Three groups of 10 males and 10 females were administered the test substance once daily by gavage for 2 weeks before mating, during mating (up to 3 weeks), and, for the females, through gestation until day 5 post-partum at dose-levels of 101, 309 and 1080 mg/kg/day. A concurrent vehicle control group received purified water.

Clinical signs and mortality were checked daily and detailed clinical observations were performed weekly. Body weight and food consumption were recorded weekly until mating and then at designated intervals throughout gestation and lactation. A Functional Observation Battery including touch response, forelimb grip strength, pupillary reflex, visual stimulus response, auditary startle reflex, tail pinch response, righting reflex, landing foot splay, rectal temperature and motor activity was performed at the end of the study. Blood and urine samples were taken for analysis of haematology, clinical chemistry and urinalysis at the end of the study.

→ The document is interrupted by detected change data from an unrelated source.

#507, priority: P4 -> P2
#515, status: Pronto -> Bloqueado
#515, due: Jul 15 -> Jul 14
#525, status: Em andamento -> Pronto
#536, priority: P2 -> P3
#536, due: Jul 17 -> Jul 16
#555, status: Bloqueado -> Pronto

Males were sacrificed after completion of the mating period and females on day 6 post-partum. Afterwards the designated organs were weighed and gross pathology as well as histopathology were performed.

There were no treatment-related unscheduled deaths during the study and no relevant clinical signs were observed. There were no treatment-related effects on body weight, body weight gain or food consumption at any dose-level. The functional observation battery assessment and hematology and blood biochemistry revealed no treatment-related effects but males from all groups had protein in the urine at a non-dose-related incidence.

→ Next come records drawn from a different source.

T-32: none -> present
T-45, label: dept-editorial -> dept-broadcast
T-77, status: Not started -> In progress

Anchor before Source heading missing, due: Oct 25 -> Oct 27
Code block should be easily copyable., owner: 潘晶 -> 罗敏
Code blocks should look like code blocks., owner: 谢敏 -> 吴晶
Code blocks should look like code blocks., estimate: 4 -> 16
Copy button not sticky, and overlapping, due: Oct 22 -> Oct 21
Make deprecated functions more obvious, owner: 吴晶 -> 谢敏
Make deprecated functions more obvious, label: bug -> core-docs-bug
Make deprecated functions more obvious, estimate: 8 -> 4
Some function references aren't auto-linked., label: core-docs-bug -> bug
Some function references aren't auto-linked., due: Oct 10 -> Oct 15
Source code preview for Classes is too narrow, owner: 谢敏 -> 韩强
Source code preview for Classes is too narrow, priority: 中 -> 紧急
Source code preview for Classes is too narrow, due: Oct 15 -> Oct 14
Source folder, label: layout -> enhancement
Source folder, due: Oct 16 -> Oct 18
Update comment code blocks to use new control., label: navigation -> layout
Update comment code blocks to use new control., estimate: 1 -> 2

There were no treatment-related macroscopic findings and the only effect on organ weights was a lower thymus weight in females treated at 309 or 1080 mg/kg/day which, in the absence of histopathological changes was considered to be of low toxicological significance. Microscopic examination revealed minimal increased epithelial thickness of the forestomach, in males treated at 309 mg/kg/day and in both sexes treated at 1080 mg/kg/day.

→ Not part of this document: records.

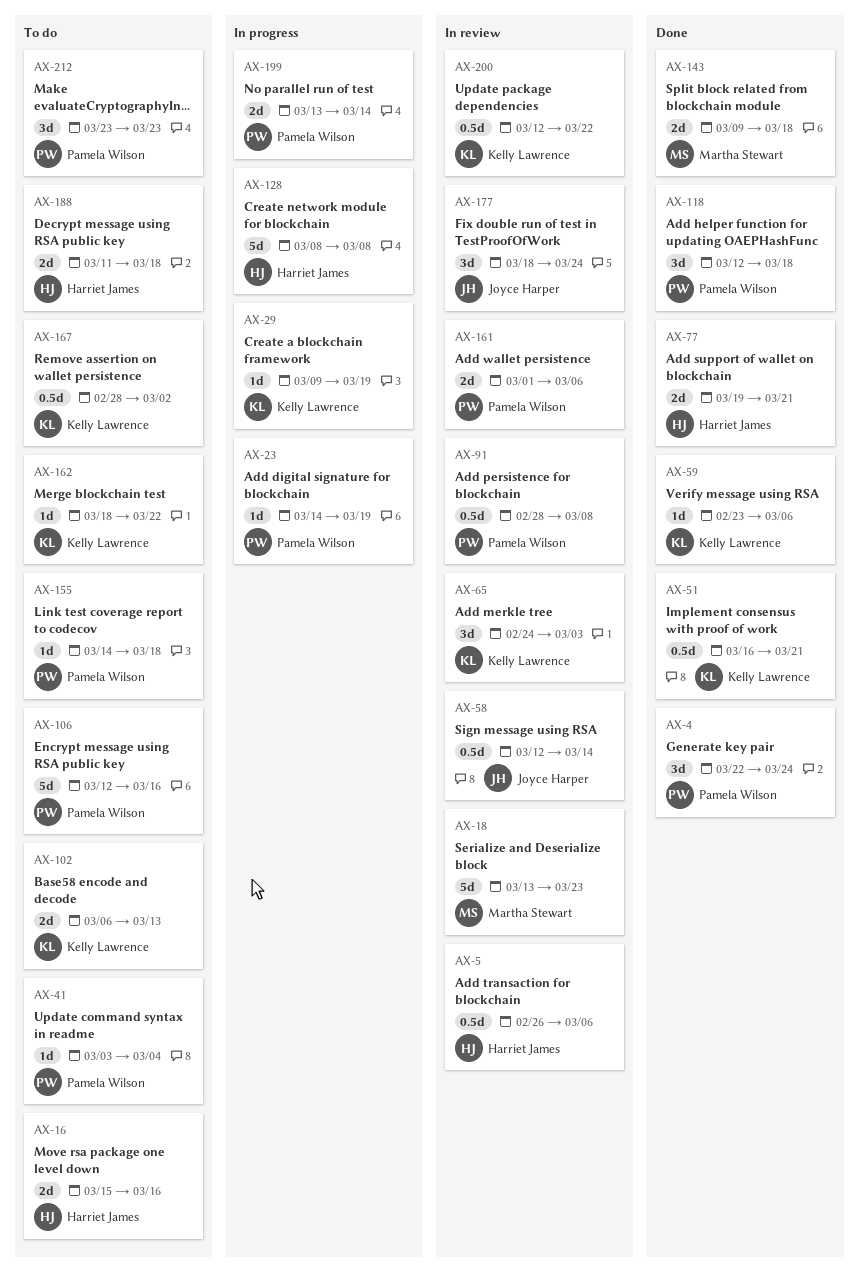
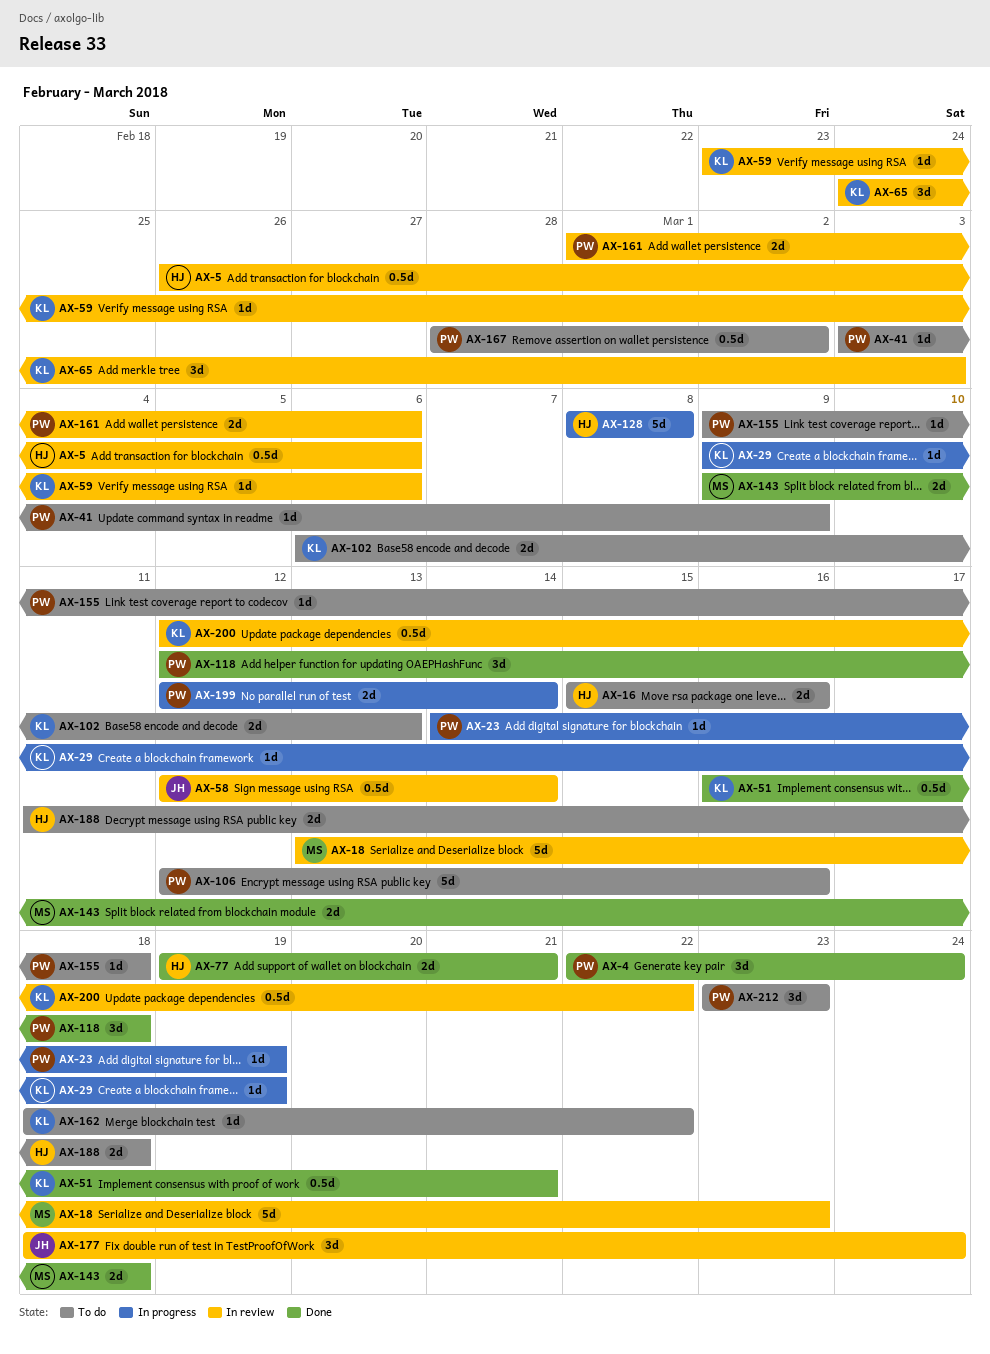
AX-41, due: Mar 4 -> Mar 9
AX-59, status: Done -> In review
AX-91: present -> none
AX-155, start: Mar 14 -> Mar 9
AX-167, owner: Kelly Lawrence -> Pamela Wilson
AX-199, start: Mar 13 -> Mar 12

This change was considered to be related to treatment with the test item. However, due to the minimal degree of severity of this change compared with the administered dose-level (more than 1000 mg/kg/day), this effect was considered to be non-adverse and in the absence of a similar structure in the stomach from human beings, this change was not considered relevant for human health.

Under these experimental conditions the No Observed Adverse Effect Level (NOAEL) is 1080 mg/kg/day.